Collected data
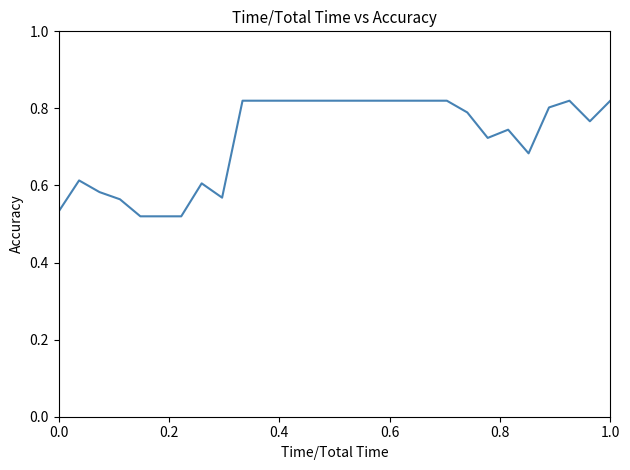

What is the difference between the maximum and minimum values?

0.3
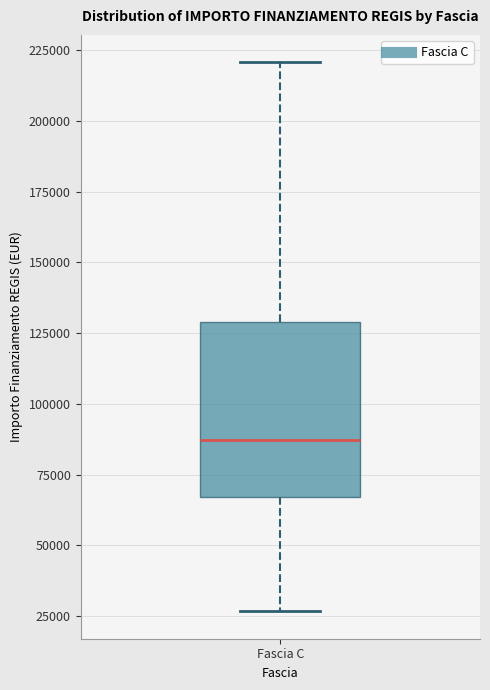

Where is the lower edge of the box for Fascia C on the y-axis? The values are not printed on the chart, so give them approximately, as read against the axis.

65000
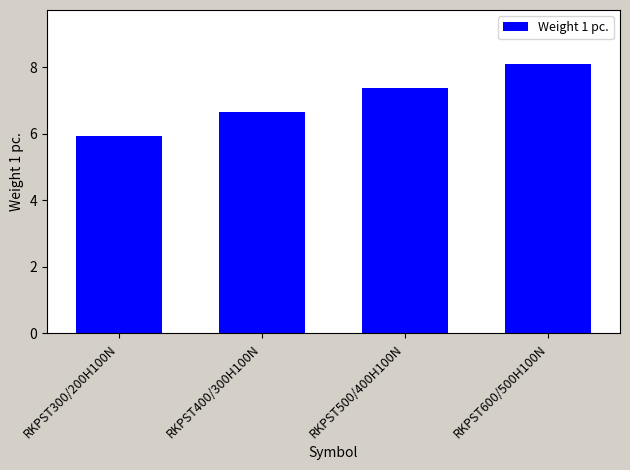

What is the sum of the values at RKPST400/300H100N and RKPST500/400H100N?

14.0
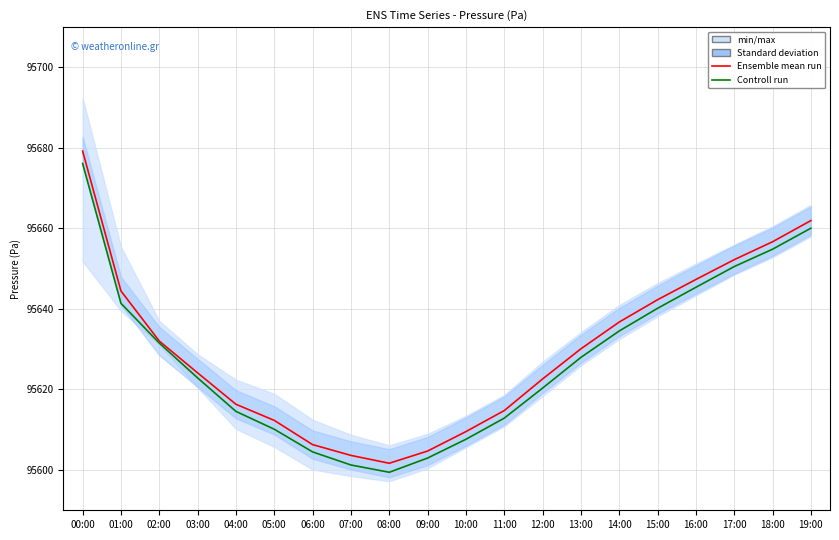

What is the value of the Controll run point at the 4th from the left?

95622.9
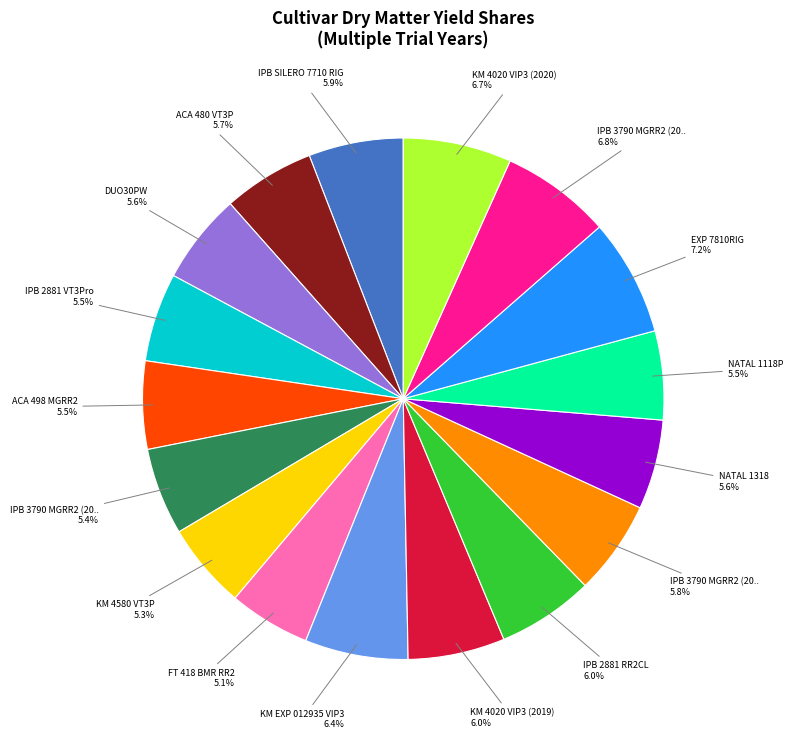

Does any single category account for the majority?

No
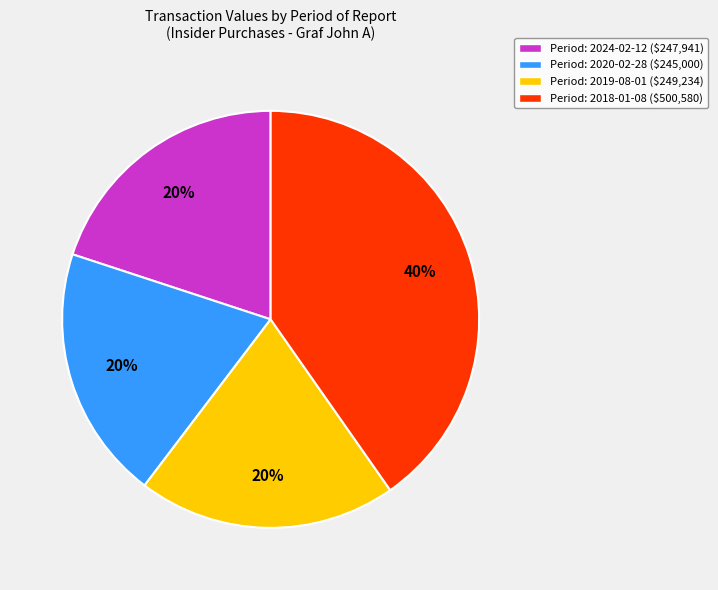

How many slices are in this pie chart?

4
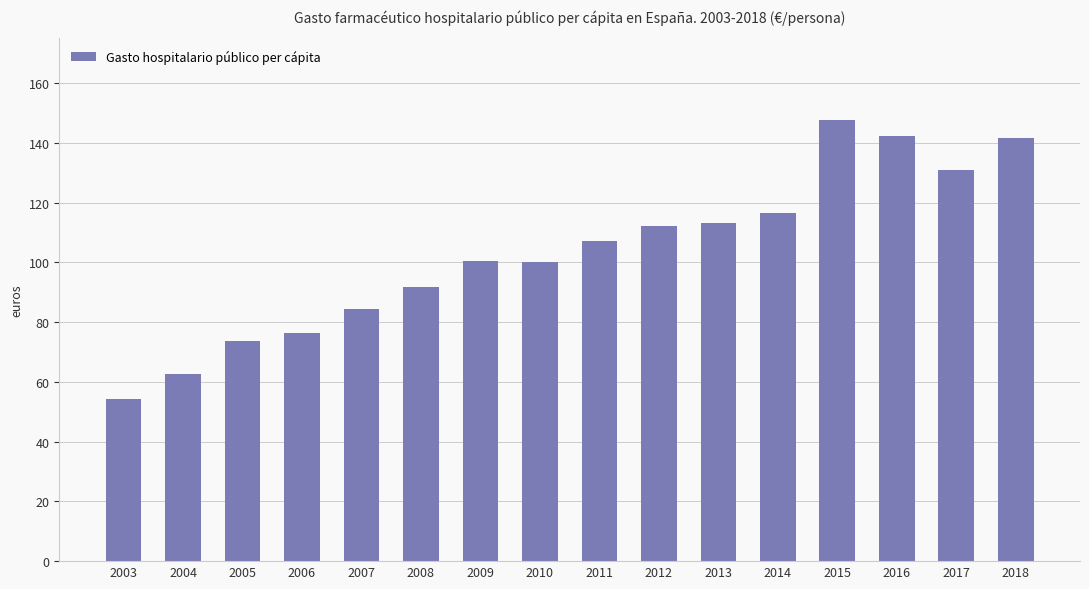

Which has a higher value, 2016 or 2003?

2016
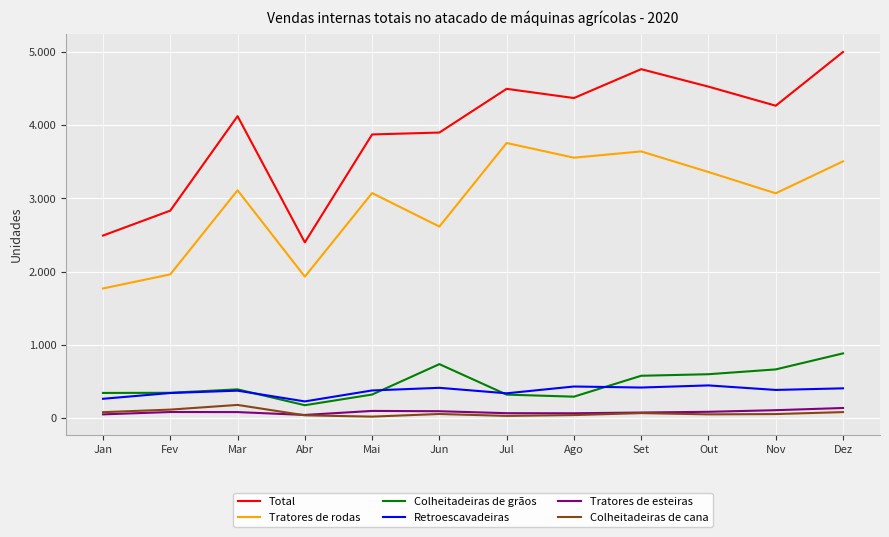

Which series has the widest spread of values?

Total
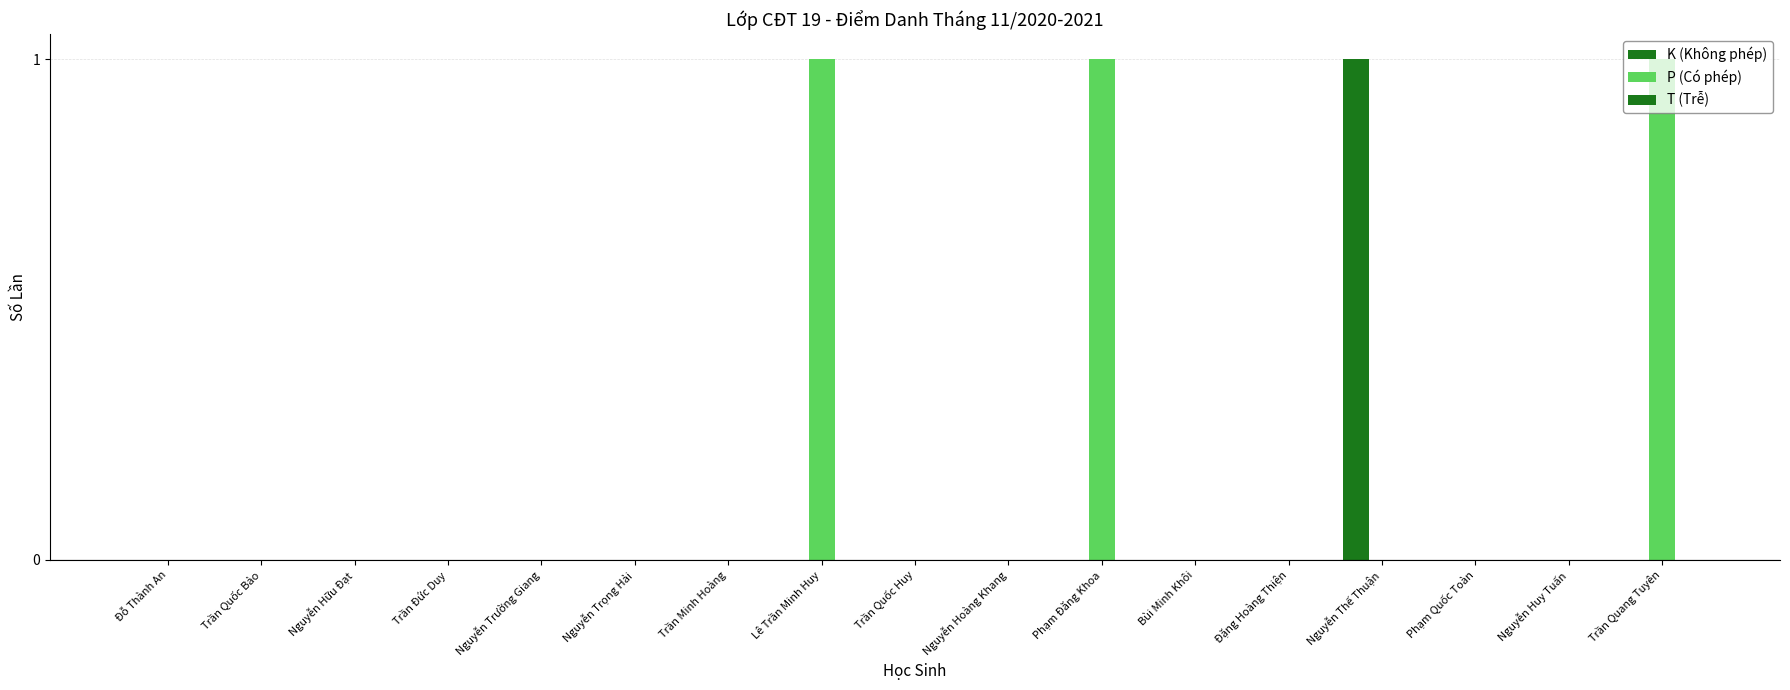

How many groups of bars are there?

17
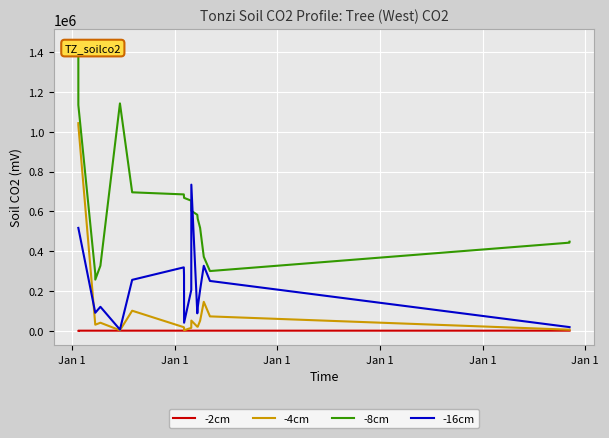

Where do -4cm and -16cm first cross each other?

Jan 1 and Jan 1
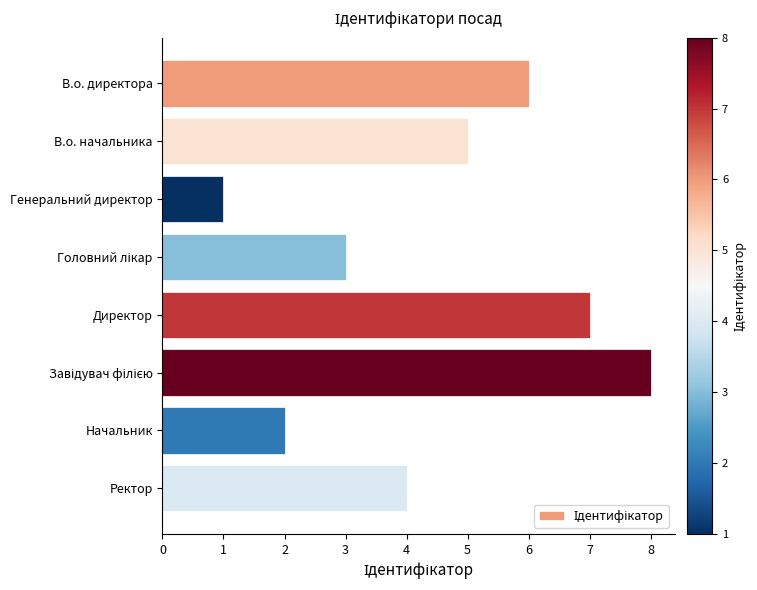

What is the sum of the values at Ректор and В.о. директора?

10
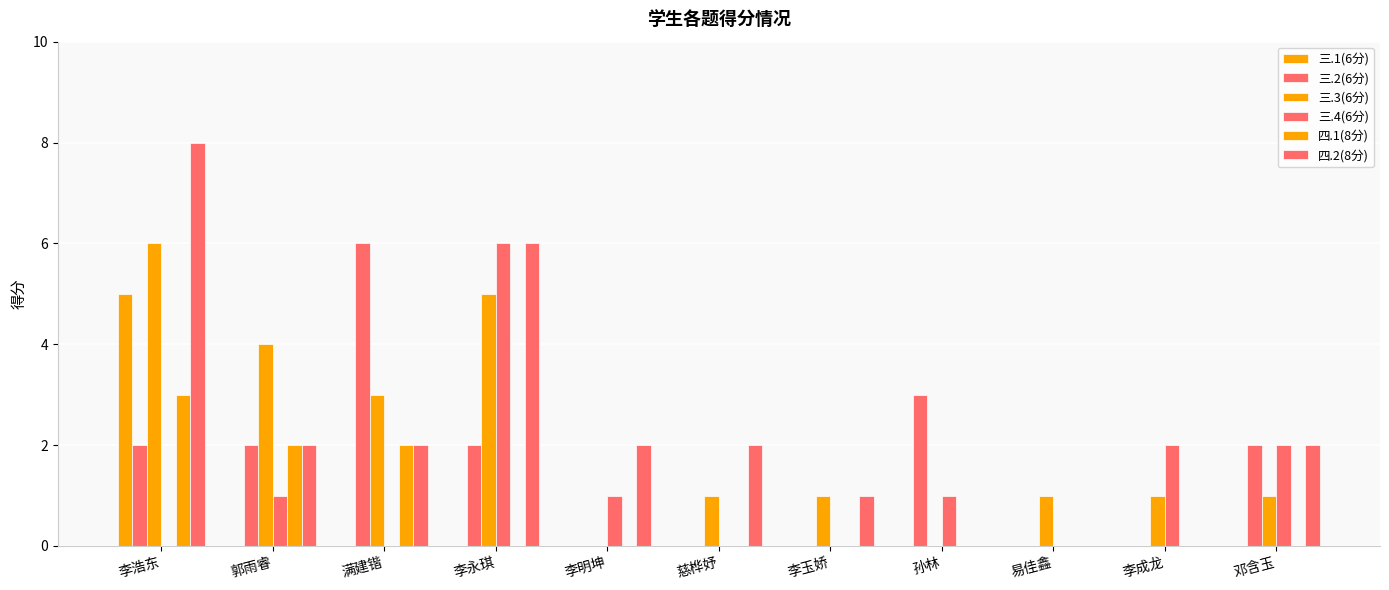

How many series are shown in this chart?

6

*JOB:* Starting at the line containing "How many groups of bars are there?" and ending at the end of the listing, reproduce those lines with "sum" replaced by "total", leaving everything else unchanged. Omit the pictures from your answer.

*TASK SOLUTION:*
How many groups of bars are there?

17

Where do -4cm and -16cm first cross each other?

Jan 1 and Jan 1

What is the total of the values at Ректор and В.о. директора?

10

How many series are shown in this chart?

6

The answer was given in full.